Our Sept. 6th GEOS talk was from Dr. Stephen Pekar, he gave a brief overview of the history of the Ocean Drilliing program (from the time of the GLOMAR Challenger to today’s mega-research vessel, the Chikyu), followed by a wonderfully detailed discussion of changes in Antarctic Ice, with particular focus on how we know what we know about those ice changes.

Past Climate and Ice-Volume Changes in Antarctica: Looking back to our FutureOpening Slide of Dr. Pekar’s presentation: Past Climate and Ice-Volume Changes in Antarctica: Looking back to our Future

 

“The Ocean Drilling Program is the most successful international scientific program in the history of the world” and compares to NASA, which, Dr. Pekar noted, is a US-alone program.

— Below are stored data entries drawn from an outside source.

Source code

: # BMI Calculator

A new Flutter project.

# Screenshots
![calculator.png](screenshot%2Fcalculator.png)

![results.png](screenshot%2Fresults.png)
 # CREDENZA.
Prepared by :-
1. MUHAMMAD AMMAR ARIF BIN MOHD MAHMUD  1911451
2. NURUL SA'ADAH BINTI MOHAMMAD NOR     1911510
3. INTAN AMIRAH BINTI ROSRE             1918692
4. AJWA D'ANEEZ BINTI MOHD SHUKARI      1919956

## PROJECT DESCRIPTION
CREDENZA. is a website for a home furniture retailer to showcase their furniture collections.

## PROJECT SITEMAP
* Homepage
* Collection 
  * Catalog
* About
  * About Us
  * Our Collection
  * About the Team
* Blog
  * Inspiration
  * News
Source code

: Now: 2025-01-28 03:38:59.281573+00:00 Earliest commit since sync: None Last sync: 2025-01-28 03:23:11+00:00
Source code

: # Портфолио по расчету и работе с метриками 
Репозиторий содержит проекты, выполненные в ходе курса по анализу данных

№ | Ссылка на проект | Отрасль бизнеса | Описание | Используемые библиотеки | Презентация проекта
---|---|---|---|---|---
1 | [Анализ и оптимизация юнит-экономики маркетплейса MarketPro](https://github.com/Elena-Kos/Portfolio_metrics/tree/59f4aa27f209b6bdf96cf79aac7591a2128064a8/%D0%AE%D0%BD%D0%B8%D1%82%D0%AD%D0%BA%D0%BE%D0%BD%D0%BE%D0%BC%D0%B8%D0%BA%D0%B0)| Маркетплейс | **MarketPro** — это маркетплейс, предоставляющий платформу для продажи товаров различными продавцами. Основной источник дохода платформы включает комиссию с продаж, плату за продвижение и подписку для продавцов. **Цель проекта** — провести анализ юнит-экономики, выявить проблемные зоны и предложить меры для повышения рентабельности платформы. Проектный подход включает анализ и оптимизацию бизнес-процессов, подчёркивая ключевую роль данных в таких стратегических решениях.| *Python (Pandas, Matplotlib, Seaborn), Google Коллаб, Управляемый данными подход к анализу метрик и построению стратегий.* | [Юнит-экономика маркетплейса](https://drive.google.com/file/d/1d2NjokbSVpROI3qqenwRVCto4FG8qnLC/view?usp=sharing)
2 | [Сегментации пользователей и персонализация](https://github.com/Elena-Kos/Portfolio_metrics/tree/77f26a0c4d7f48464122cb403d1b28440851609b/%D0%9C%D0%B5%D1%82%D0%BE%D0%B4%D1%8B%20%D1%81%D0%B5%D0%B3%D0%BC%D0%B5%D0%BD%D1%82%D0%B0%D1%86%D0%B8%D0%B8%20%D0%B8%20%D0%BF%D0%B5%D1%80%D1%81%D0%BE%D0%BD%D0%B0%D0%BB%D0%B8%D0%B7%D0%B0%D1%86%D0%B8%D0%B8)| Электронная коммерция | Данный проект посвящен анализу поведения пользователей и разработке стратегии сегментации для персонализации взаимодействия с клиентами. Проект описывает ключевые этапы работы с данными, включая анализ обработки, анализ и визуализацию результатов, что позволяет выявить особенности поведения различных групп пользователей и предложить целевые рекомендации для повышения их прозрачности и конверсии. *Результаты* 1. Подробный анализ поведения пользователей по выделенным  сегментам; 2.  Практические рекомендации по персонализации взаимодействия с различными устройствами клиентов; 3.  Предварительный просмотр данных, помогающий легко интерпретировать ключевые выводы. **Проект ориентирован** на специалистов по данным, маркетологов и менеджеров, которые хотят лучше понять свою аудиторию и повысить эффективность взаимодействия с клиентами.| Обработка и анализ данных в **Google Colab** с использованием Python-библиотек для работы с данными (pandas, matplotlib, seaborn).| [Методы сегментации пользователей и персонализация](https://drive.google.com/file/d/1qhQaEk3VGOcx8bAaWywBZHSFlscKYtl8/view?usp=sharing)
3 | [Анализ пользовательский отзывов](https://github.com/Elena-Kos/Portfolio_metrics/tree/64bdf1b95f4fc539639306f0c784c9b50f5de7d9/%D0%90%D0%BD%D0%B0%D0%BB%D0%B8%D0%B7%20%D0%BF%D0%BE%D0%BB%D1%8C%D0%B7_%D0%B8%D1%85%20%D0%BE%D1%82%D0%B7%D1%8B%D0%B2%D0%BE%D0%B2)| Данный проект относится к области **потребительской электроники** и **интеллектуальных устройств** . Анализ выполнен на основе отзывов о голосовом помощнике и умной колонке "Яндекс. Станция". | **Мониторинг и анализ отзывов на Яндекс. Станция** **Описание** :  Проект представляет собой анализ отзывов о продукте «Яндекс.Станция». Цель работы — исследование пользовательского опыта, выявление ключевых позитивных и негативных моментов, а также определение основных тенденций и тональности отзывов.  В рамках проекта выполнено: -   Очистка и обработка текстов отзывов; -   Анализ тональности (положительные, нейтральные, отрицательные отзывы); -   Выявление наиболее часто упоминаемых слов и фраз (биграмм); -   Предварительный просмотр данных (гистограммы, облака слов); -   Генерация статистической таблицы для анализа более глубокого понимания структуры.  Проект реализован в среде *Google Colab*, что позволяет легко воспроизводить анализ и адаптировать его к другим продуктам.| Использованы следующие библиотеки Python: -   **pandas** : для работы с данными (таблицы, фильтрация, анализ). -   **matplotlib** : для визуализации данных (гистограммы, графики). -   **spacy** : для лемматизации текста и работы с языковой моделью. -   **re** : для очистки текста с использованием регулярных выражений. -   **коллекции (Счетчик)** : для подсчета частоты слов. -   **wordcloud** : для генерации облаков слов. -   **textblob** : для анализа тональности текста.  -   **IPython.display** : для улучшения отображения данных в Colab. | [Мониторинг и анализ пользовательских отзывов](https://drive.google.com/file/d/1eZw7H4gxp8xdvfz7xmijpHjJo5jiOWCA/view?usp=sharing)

To dispel any doubt that sedimentologists and stratigraphers deal with important and big issues in science,  Dr. Pekar showed a whimsical but scientific reconstruction of Lady Liberty up to her neck in water in NY Harbor (with sea-level comparable to what is was before the formation of the Antarctic Ice Sheet). Reconstructions of Earth’s atmosphere in the past also showed that the last time we had atmospheric CO2 levels comparable to the IPCC estimates for 2100 AD was more then 25 million years ago, and that the atmosphere has changed faster in the past 100 years than it has in maybe the past 5 million, all of hominid history.

Diving into some of the nitty gritty of paleo-climate/paleo-oceanographic methods, Dr. Pekar talked about the critical role of the  O-isotopic system in determining past ice volumes, the Mg/Ca temperature paleothermometer, and, an area he’s something of a pioneer on, the use of 3D backstripping in determining eustatic sea-level changes. He also discussed in some detail the “Late Oligocene Conundrum”, wherein it appeared that CO2 and Climate had decoupled for a period millions of years ago, and it’s ultimate resolution (there were issues of sample bias, with particular respect to the paleo-depth of the recovered proxies).

To wrap up this enlivening and scholarly discussion, Dr. Pekar also included photos from his latest field expedition, where he was one of the ship’s sedimentologists aboard the famed JOIDES Resolution, for the 2010 Wilkesland expedition. Most geology students are well aware of the exciting scientific voyages of the globetrotting JR, but work in the Antarctic added an extra element of “excitement”, evidenced in Dr. Pekar’s photos: 40 foot waves crashing over the ship’s bow. Despite working in inclement conditions, the crew of the JR was able to obtain some fascinating drill cores from the floor of the ocean, including a few sections that qualify as not just high resolution, but ultra-hi resolution, with thick zones filled with annual varve deposits of sediment, akin to obtaining a tree ring record, but from the bottom of the ocean, off of Antarctica, as one researcher noted.

This type of exciting work and command of the science involved is why Dr. Pekar, as he told me, currently has 9 students working on research projects in his lab at Queens College. Our group was excited to hear about his research, and this definitely set a standard for academic rigour in talks for the semester.